En 2010, Philippe Langella, alors directeur adjoint de l'UEPSD depuis 2004, participe à la création de l’Institut MICALIS/ Depuis 2014, il en est le directeur-adjoint, en charge du département écosystèmes alimentaires et digestifs. Il y dirige une équipe d’une soixantaine d'expertes et experts en microbiologie, biologie moléculaire, physiologie intestinale et bioinformatique. Leurs travaux consistent à analyser les interactions des microorganismes commensaux et probiotiques avec l’hôte, afin d'en approfondir leur compréhension, et de les exploiter pour développer des stratégies préventives et thérapeutiques innovantes en santé humaine.

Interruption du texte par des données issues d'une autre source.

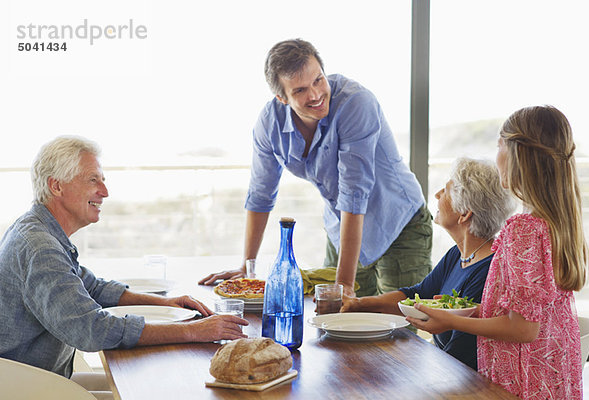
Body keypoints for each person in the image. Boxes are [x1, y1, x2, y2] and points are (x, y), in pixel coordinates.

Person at [0, 136, 248, 397]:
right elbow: (91, 330)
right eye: (93, 180)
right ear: (56, 186)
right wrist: (192, 331)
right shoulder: (40, 247)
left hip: (40, 376)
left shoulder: (40, 232)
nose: (104, 192)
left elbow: (93, 288)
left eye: (103, 180)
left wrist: (166, 303)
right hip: (22, 388)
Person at [199, 38, 432, 297]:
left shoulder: (356, 103)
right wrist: (247, 267)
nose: (315, 95)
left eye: (318, 80)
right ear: (282, 97)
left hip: (398, 225)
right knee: (336, 327)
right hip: (342, 229)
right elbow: (261, 195)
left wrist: (343, 285)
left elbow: (353, 193)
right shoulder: (269, 124)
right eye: (299, 90)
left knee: (396, 329)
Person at [407, 105, 587, 399]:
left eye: (499, 146)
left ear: (519, 156)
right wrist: (475, 311)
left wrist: (450, 320)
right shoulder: (557, 222)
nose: (496, 156)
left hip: (522, 381)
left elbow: (523, 330)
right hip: (553, 376)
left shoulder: (524, 229)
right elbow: (532, 314)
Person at [341, 157, 514, 369]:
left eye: (446, 190)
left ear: (464, 213)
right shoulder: (458, 255)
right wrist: (359, 304)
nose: (437, 195)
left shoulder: (488, 270)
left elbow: (459, 356)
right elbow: (418, 294)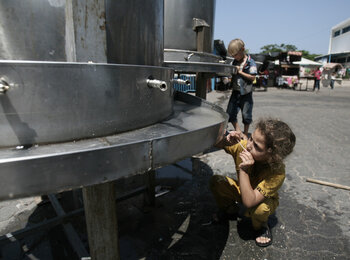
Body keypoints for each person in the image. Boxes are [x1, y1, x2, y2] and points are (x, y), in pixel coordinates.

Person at [210, 118, 296, 247]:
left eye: (256, 146)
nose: (249, 145)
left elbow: (249, 202)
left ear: (272, 155)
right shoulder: (244, 147)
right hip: (243, 190)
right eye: (251, 138)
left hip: (261, 199)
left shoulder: (277, 172)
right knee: (217, 182)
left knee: (260, 210)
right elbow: (216, 143)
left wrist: (244, 170)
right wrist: (226, 140)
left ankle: (260, 227)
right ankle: (230, 210)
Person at [226, 39, 257, 139]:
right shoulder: (235, 62)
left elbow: (252, 77)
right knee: (230, 112)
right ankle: (238, 130)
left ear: (242, 50)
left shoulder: (250, 62)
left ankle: (245, 133)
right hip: (235, 91)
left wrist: (240, 72)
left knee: (246, 114)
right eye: (233, 56)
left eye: (235, 55)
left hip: (246, 92)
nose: (234, 57)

La création de la start-up Exeliom Biosciences

Après une année sabbatique, en 2011, à l'Université McMaster à Hamilton (Canada), où il côtoie des gastro-entérologues et des fondateurs de start-up, Philippe Langella revient en France avec de nouvelles idées. Grâce au soutien de la cellule de valorisation de l'INRAE, il se lance, fin 2015, dans l'aventure entrepreneuriale d'une biotech. Avec Harry Sokol et Patrick Gervais, enseignant-chercheur à l'Université de Bourgogne et AgroSup Dijon, ils posent les bases de Nextbiotix, renommée Exeliom Biosciences en 2019 et dont Benjamin Hadi en est le CEO. À ce jour, la start-up a levé 27 millions d'euros. L'ambition d’Exeliom est de transformer Fprau en un médicament candidat pour traiter des MICI et des infections récurrentes à Clostridioides difficile, et améliorer l'efficacité des traitements d'immunothérapie chez les patientes et patients atteints de cancer. « Nous avons obtenu des résultats prometteurs sur ces cibles thérapeutiques grâce à des modèles murins. Actuellement, nous sommes prêts à évaluer notre candidat médicament dans divers essais cliniques prévus pour 2024. Si tout se passe bien, un médicament pourrait être disponible sur le marché dans six à sept ans. »

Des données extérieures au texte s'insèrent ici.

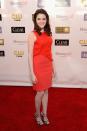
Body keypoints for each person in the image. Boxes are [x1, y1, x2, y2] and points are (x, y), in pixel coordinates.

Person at [28, 8, 55, 125]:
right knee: (40, 92)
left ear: (47, 20)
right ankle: (37, 114)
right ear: (35, 20)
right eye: (39, 19)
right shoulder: (32, 34)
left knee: (46, 91)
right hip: (38, 66)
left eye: (44, 19)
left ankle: (45, 113)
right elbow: (29, 55)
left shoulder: (49, 33)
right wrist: (32, 73)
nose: (41, 21)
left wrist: (54, 68)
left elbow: (50, 52)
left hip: (48, 65)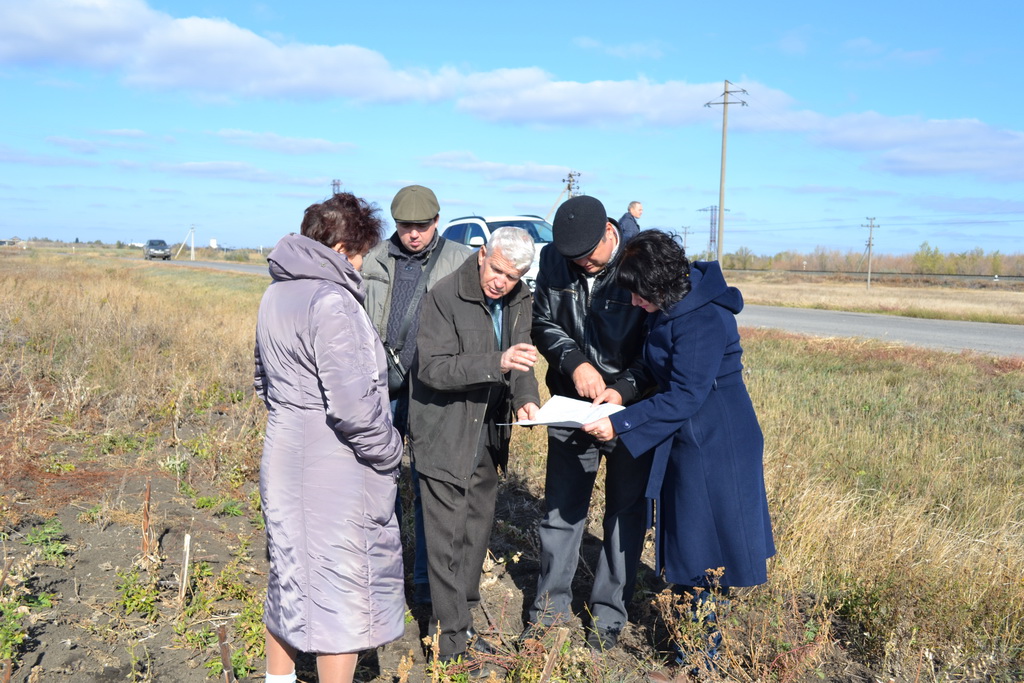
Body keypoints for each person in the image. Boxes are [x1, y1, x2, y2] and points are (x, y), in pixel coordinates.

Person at [582, 229, 775, 668]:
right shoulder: (671, 306)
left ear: (661, 286)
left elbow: (687, 394)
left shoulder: (704, 319)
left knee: (706, 548)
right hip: (686, 436)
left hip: (716, 442)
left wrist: (620, 424)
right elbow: (654, 363)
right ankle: (690, 647)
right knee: (689, 543)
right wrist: (621, 393)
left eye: (638, 295)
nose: (634, 304)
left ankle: (700, 660)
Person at [254, 193, 405, 683]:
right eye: (360, 253)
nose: (362, 264)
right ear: (341, 249)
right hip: (335, 468)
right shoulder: (332, 301)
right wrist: (391, 451)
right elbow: (354, 407)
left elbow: (263, 382)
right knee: (342, 591)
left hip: (282, 451)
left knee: (291, 576)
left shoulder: (275, 294)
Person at [408, 227, 541, 673]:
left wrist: (527, 397)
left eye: (515, 274)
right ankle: (451, 645)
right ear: (482, 255)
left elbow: (521, 359)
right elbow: (432, 369)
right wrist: (495, 363)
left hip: (488, 432)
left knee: (475, 532)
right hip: (444, 430)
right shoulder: (444, 296)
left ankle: (460, 619)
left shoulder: (521, 297)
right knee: (445, 539)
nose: (503, 281)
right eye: (499, 269)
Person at [527, 195, 653, 651]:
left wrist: (623, 391)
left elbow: (657, 345)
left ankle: (608, 615)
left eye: (589, 256)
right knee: (561, 509)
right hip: (569, 403)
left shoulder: (640, 262)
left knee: (625, 513)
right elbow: (542, 321)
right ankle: (547, 612)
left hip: (629, 409)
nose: (581, 265)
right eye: (572, 259)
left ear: (609, 232)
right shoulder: (555, 260)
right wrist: (574, 362)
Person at [362, 185, 472, 606]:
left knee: (429, 484)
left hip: (434, 389)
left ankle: (426, 583)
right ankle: (381, 577)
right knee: (377, 482)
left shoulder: (461, 260)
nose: (414, 235)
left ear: (437, 222)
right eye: (406, 227)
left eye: (422, 227)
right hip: (379, 387)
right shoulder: (372, 258)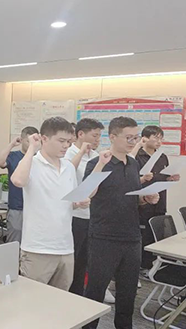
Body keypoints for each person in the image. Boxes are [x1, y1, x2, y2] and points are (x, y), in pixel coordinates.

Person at [83, 117, 160, 329]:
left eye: (135, 137)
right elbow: (88, 193)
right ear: (113, 137)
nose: (133, 142)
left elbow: (132, 197)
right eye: (128, 138)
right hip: (104, 238)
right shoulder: (96, 163)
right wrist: (101, 164)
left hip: (132, 237)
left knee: (127, 294)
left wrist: (146, 198)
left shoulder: (133, 163)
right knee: (95, 292)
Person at [11, 117, 90, 291]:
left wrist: (78, 203)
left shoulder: (68, 167)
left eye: (68, 141)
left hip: (65, 246)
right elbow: (17, 181)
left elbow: (68, 203)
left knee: (60, 300)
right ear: (44, 138)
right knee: (32, 299)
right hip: (38, 247)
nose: (66, 146)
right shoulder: (31, 162)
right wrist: (31, 148)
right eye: (61, 141)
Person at [63, 118, 106, 297]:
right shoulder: (68, 153)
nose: (98, 140)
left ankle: (78, 295)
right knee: (73, 260)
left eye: (99, 136)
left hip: (91, 214)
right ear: (80, 134)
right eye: (94, 135)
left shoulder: (96, 156)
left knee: (85, 261)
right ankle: (67, 295)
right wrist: (81, 152)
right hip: (74, 215)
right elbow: (66, 173)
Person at [132, 125, 180, 271]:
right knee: (144, 235)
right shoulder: (137, 156)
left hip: (160, 201)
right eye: (156, 138)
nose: (159, 142)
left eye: (161, 138)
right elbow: (130, 180)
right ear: (145, 138)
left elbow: (163, 177)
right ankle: (141, 267)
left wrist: (171, 178)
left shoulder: (162, 156)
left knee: (156, 235)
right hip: (143, 203)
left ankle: (152, 266)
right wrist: (143, 179)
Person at [0, 126, 39, 244]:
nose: (31, 145)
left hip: (35, 207)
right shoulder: (14, 156)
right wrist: (12, 144)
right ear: (22, 140)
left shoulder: (39, 158)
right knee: (15, 241)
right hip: (17, 207)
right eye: (28, 141)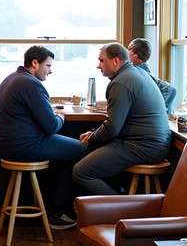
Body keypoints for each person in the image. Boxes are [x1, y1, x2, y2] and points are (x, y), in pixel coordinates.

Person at [0, 45, 86, 228]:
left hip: (6, 145)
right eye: (48, 66)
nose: (50, 71)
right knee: (82, 150)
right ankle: (59, 213)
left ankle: (54, 207)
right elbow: (51, 126)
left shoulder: (11, 78)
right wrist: (60, 116)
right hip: (26, 145)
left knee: (64, 156)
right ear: (35, 63)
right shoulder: (31, 83)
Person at [72, 42, 172, 197]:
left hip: (144, 146)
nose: (99, 66)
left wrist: (91, 139)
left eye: (102, 61)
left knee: (80, 172)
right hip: (154, 143)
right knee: (92, 152)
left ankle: (122, 209)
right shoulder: (139, 73)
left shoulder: (120, 82)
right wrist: (94, 135)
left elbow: (112, 128)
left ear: (116, 61)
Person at [127, 38, 177, 113]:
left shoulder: (138, 75)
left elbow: (170, 90)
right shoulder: (142, 74)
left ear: (134, 54)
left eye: (128, 50)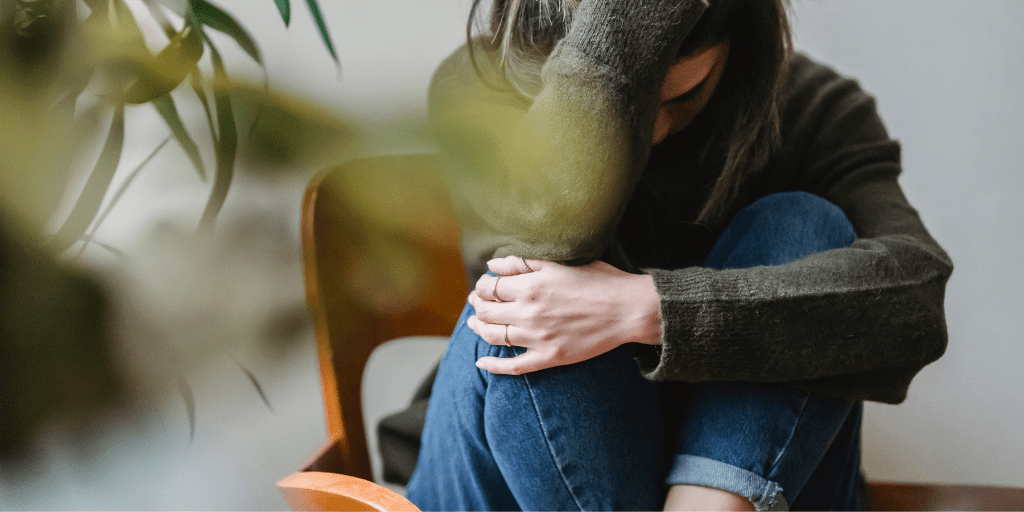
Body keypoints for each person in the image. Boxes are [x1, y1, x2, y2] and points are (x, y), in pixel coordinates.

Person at [394, 0, 953, 509]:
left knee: (805, 224)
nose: (654, 131)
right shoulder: (480, 85)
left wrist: (651, 309)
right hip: (508, 481)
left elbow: (914, 297)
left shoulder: (807, 105)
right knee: (526, 298)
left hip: (734, 487)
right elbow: (549, 241)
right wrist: (622, 34)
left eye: (684, 97)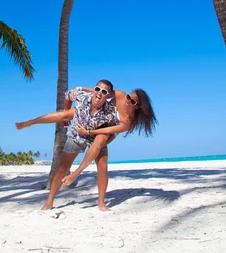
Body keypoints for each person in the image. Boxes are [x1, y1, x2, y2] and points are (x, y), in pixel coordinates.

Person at [15, 80, 119, 211]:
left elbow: (114, 133)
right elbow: (67, 95)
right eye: (97, 89)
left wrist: (102, 143)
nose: (99, 94)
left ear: (108, 95)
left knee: (103, 167)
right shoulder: (82, 97)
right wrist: (66, 114)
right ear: (94, 89)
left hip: (96, 137)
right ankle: (49, 201)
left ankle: (101, 203)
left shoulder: (110, 112)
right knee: (62, 168)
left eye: (104, 92)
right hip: (77, 135)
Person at [61, 88, 157, 186]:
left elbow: (108, 130)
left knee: (100, 141)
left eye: (132, 101)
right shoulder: (120, 95)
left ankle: (76, 173)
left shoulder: (130, 122)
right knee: (65, 115)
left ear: (137, 106)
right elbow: (101, 91)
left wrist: (88, 132)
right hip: (104, 117)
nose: (128, 101)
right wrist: (81, 88)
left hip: (111, 128)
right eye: (128, 97)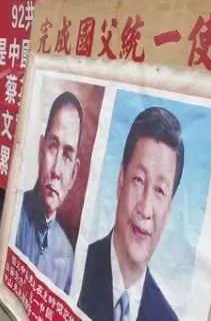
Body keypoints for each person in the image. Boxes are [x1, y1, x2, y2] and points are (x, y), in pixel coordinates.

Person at [77, 106, 183, 321]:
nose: (145, 208)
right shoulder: (76, 265)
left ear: (169, 209)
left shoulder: (166, 318)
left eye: (160, 191)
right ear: (121, 180)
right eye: (139, 180)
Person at [14, 91, 83, 294]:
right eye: (53, 147)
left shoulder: (67, 256)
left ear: (74, 174)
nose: (56, 171)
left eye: (68, 156)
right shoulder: (16, 215)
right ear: (40, 149)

Probiotiques et prébiotiques : nouvelles perspectives

Outre les inflammations intestinales, les recherches de l'équipe de Philippe Langella s'étendent à d'autres thématiques. Elle travaille ainsi sur les prébiotiques, ces fibres alimentaires essentielles pour nourrir le microbiote intestinal, avec des résultats prometteurs pour la santé. Mais aussi sur les 1 000 premiers jours de vie durant lesquels la transmission du microbiote de la mère à l'enfant joue un rôle essentiel. Elle a démontré les différences de microbiotes chez les nouveau-nés par voie basse et par césarienne, et travaille à la conception de laits maternisés enrichis en probiotiques pour soutenir le microbiote des enfants nés par césarienne.

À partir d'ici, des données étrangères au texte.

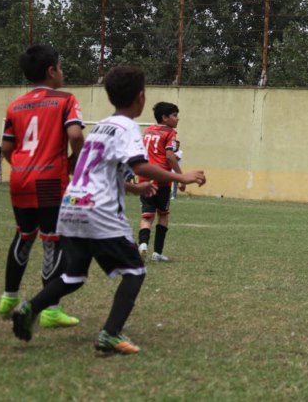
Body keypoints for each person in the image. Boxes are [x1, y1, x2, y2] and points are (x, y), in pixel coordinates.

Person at [11, 66, 206, 354]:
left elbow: (93, 169)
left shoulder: (101, 127)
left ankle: (29, 308)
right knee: (135, 271)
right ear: (140, 97)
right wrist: (181, 177)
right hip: (98, 210)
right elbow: (140, 165)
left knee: (74, 275)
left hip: (72, 206)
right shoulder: (128, 128)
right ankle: (110, 334)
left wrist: (135, 189)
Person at [0, 44, 84, 327]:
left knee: (24, 235)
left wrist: (23, 166)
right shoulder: (65, 100)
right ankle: (51, 310)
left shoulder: (15, 105)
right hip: (49, 180)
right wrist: (75, 160)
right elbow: (75, 134)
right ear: (51, 71)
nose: (62, 71)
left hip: (20, 178)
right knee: (52, 241)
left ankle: (9, 297)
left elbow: (6, 148)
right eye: (60, 66)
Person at [137, 102, 183, 261]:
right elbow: (169, 156)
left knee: (147, 216)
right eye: (174, 115)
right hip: (162, 178)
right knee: (163, 214)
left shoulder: (148, 130)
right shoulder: (170, 132)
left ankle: (143, 245)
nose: (177, 118)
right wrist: (181, 177)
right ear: (164, 117)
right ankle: (157, 253)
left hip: (145, 177)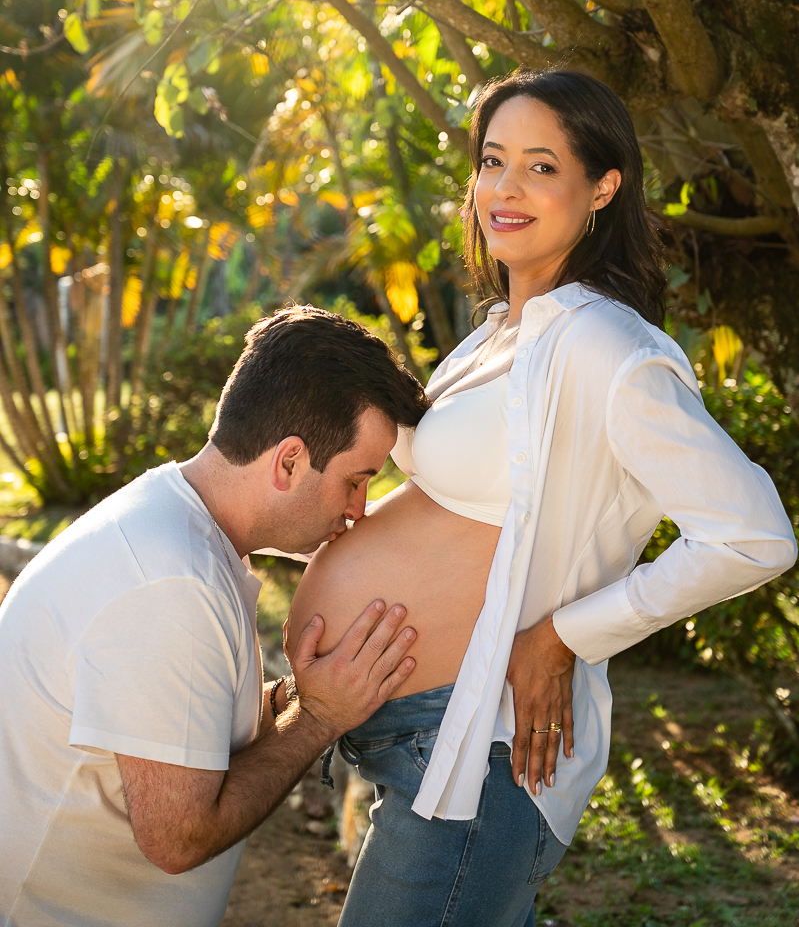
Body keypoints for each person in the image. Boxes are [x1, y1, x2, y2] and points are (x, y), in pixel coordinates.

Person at [285, 69, 798, 927]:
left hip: (475, 755)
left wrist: (564, 634)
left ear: (602, 186)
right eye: (491, 161)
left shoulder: (607, 346)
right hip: (416, 738)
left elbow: (752, 538)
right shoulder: (499, 334)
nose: (504, 188)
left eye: (540, 166)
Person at [0, 306, 430, 927]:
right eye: (356, 481)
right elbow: (179, 838)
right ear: (287, 462)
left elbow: (181, 717)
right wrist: (317, 719)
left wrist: (295, 694)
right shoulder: (168, 583)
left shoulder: (178, 526)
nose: (360, 510)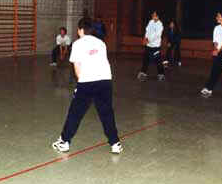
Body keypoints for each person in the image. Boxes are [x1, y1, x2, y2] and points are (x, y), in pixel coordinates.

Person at [52, 17, 123, 154]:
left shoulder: (77, 44)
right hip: (105, 81)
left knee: (75, 113)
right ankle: (115, 143)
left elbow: (77, 69)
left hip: (87, 81)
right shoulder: (101, 43)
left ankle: (64, 142)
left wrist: (80, 86)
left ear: (80, 30)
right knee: (106, 112)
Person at [137, 11, 165, 81]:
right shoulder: (150, 22)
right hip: (148, 45)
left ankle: (161, 74)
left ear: (158, 16)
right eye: (152, 15)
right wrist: (145, 38)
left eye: (154, 15)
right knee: (145, 59)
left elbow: (157, 35)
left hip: (155, 47)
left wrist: (149, 40)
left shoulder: (160, 25)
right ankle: (143, 73)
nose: (153, 16)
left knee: (158, 60)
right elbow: (147, 30)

Le Grand prix des lauriers : une consécration avant le départ à la retraite

Chaque année, l'INRAE honore un chercheur ou une chercheuse de l'un de ses quatorze départements via le Grand prix des lauriers INRAE récompensant l'excellence scientifique. En 2023, Philippe Langella en a été lauréat et a reçu son prix des mains de Sylvie Retailleau, ministre de l'Enseignement supérieur et de la Recherche lors d’une cérémonie en novembre de cette même année. À l'approche de la retraite, l’intéressé se prépare à quitter la direction de son laboratoire, qu'il prévoit de confier à son adjoint, Jean-Marc Chatel, dans un an. Toutefois, « animé par une passion indéfectible pour mon métier, je prévois de consacrer ensuite encore une année dans mon laboratoire à l'achèvement de mes projets en cours, avant de m’orienter vers une retraite que l'on pourrait qualifier de bien méritée ! ». Une transition douce pour conclure ses travaux et transmettre son héritage scientifique.